Spain Gothic Arts in the 13th-15th Century Part II

By | January 6, 2022

The sculpture of the century. XIV is not comparable to that of XIII; it is more profuse than inspired and vigorous. In the fourteenth century works arrived from Italy, such as the sepulcher of Spain Eulalia in the cathedral of Barcelona (1339).

According to INSIDEWATCH, the sec. XV was a wonderful flowering for Spanish sculpture. At the beginning of it, the sculptor Giuliano Fiorentino, who had undergone the influence of Ghiberti, works in Valenza; Juan de la Huerta is Claus Sluter’s assistant in Dijon; in Pamplona he sculpts Burgundian Janin de Lome (1416). The arrival of French, Flemish and German artists, who immediately nationalize themselves, in Burgos (the Colonia, the Siloe), in Toledo (Giovanni Alemanno, l’Egas, Giovanni Guas), in Guadalupe (Egas), in Seville (Mercadante of Brittany), produces an extraordinary movement, also aided by the spread of two forms of art which, if they did not originate in Spain, however, reached their maximum development in Spain: the large carved altars and the choir stalls.

Among the first are the altars of Tarragona, of St.

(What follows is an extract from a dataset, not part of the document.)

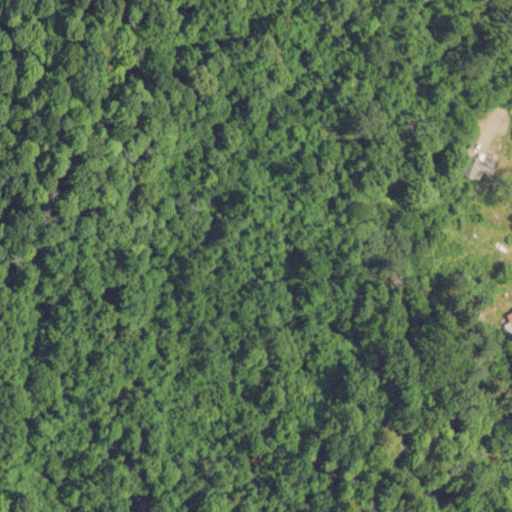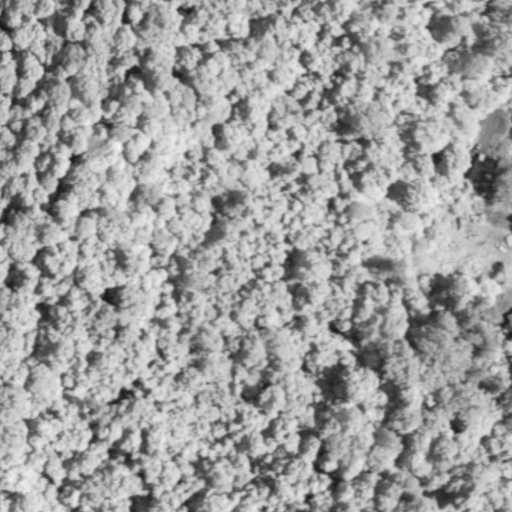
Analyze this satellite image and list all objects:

Nicholas of Burgos, of the Carthusian monastery of Miraflores, up to the colossal one of the Cathedral of Seville, and that of Toledo, of the early years of the century. XVI. Of the choral stalls it is worth mentioning the complicated ones in the flowery Gothic style in Spain Tommaso di Ávila, in the Carthusian monastery of Miraflores, in Celanova (Galicia), etc., and those sculpted with figures in León, Ciudad Rodrigo, Plasencia, in addition to the lower part of that of Toledo, work of the master Rodrigo Alemanno.

In the century XIII the miniature continued to flourish. In the court of Alfonso X the Wise, the school of illuminators was in a certain way the branch of the French school of the court of St. Louis. Painting followed the Romanesque archaisms and diminished in importance with the diminishing of the mural spaces in Gothic architecture.

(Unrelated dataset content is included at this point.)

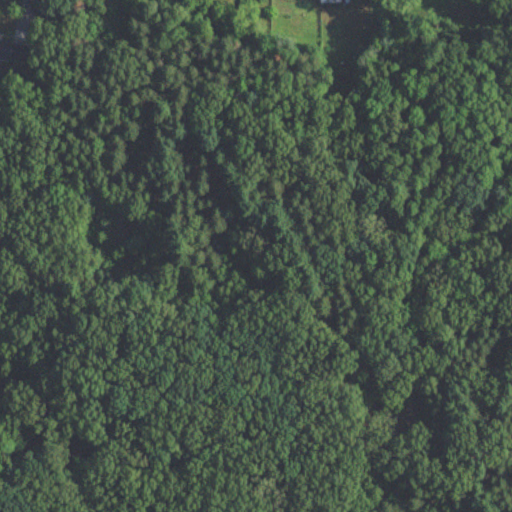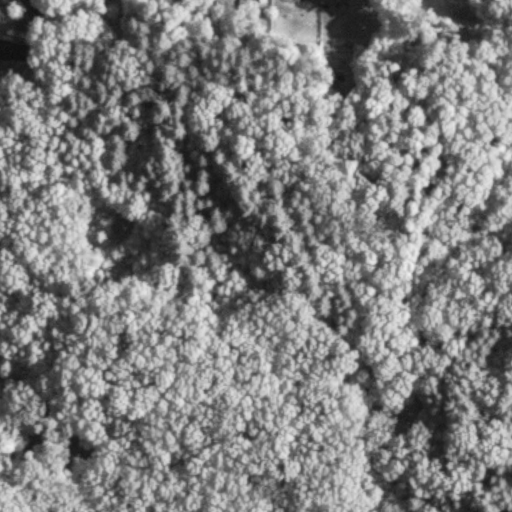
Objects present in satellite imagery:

Antonio Sanchez of Segovia signed the paintings in the chapel of St. Martin in the old cathedral of Salamanca in 1262 and was the first painter in Castile whose work is known. The Catalan-Romanesque frontals acquire greater dimension and begin to change into sculpted altars. The influence of the miniature, especially French, is evident in the Castilian works.

Italian painting enters Spain in the first half of the century. XIV, and then continuously up to the century. XVI.

Ferrer Bassa (1285 or 1290-1348) is the author of the mural paintings of Pedralms (Barcelona) executed in 1345 or 1346 and in which there are Florentine and Sienese features; then they work in the towns of Aragon Jaime and Pedro Serra, in whose altars the influence of Siena is accentuated.

In the last years of the century. XIV the Florentine painter Gherardo di Iacopo Starnina goes to Catalonia and Valenza and works in Toledo; and if it is not certain that the paintings of the chapel of Spain Biagio in the cathedral of Toledo are by his hand, we can assume his influence.

The sec. XV is inaugurated with the very Italian altar of the Carthusian monastery of Porta Coeli (now in the museum of Valenza), be it the work of an Italian or a Spaniard, p. ex. by Lorenzo Zaragoza. The teachings of Florence and Siena, and, doubtless, also those of Avignon, must have penetrated more into Aragon and Navarre than into central and western Spain; however the Italo-Gothic ways strongly dominate in Castile itself. In 1434 the work of the altar of the cathedral of León was completed, an immense work of the master Nicolas Francese, in which the Sienese influences are mixed with those of the miniatures from beyond the Pyrenees. Before 1446 the altar, still preserved in its entirety, of the cathedral of Salamanca was painted by the Italian Dello di Nicola, known as Nicola Fiorentino.

But already at the beginning of the fifteenth century there had been indications of a new style in painting, which was to acclimate in Spain with almost the same vigor as it had in its homeland. In 1429 Jan Van Eyck had been in Portugal, in Granata and Compostella; in 1431 Lluís Dalmau (v.) went as a pensioner in Flanders and in 1443 he painted the Virgin with the portraits of the Councilors of Barcelona (now in the museum of this city) following a composition by Van Eyck and even copying the angels, albeit in tempera; an artist, called Giorgio Inglese, of Flemish technique, is a painter of the Marquis of Santillana around 1450, and Jaime Baço Jacomart, painter of the great King Alfonso V, announces the new destinies of the art of Spanish painting with the fusion of Italian influences with the Flemish technique.

Already before the middle of the century. XV the Flemish tables were very numerous in Spain; from no country, including Flanders, have so many come out, and perhaps other than Flanders no country still retains such a large number of them. Their teaching was to give enormous results.